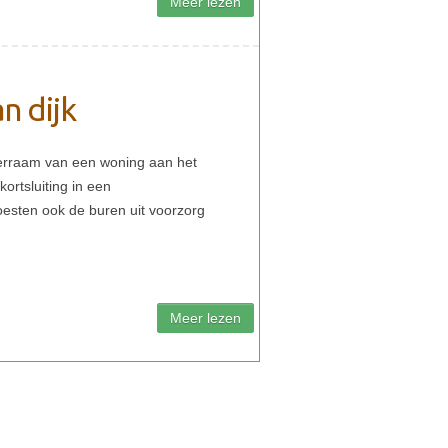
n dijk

...

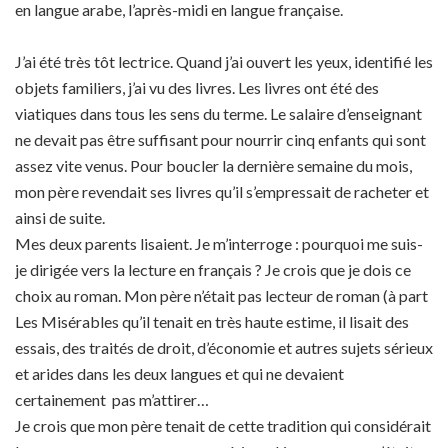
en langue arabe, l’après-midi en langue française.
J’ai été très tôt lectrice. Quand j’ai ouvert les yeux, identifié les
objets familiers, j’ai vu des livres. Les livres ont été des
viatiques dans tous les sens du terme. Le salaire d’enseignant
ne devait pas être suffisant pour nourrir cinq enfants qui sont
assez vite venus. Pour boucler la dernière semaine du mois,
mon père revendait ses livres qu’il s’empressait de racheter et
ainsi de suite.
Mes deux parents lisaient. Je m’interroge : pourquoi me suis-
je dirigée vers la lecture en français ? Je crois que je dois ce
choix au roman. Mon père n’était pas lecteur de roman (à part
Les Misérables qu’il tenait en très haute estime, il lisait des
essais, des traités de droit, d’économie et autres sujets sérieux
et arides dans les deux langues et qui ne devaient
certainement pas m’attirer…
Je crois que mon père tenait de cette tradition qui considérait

→ **Aim of the task**
Can you copy the data word for word, from the line containing "en langue arabe, l’après-midi" through the line containing "Je crois que mon", with both of those lines included?

→ **Answer to this problem**
en langue arabe, l’après-midi en langue française.
J’ai été très tôt lectrice. Quand j’ai ouvert les yeux, identifié les
objets familiers, j’ai vu des livres. Les livres ont été des
viatiques dans tous les sens du terme. Le salaire d’enseignant
ne devait pas être suffisant pour nourrir cinq enfants qui sont
assez vite venus. Pour boucler la dernière semaine du mois,
mon père revendait ses livres qu’il s’empressait de racheter et
ainsi de suite.
Mes deux parents lisaient. Je m’interroge : pourquoi me suis-
je dirigée vers la lecture en français ? Je crois que je dois ce
choix au roman. Mon père n’était pas lecteur de roman (à part
Les Misérables qu’il tenait en très haute estime, il lisait des
essais, des traités de droit, d’économie et autres sujets sérieux
et arides dans les deux langues et qui ne devaient
certainement pas m’attirer…
Je crois que mon père tenait de cette tradition qui considérait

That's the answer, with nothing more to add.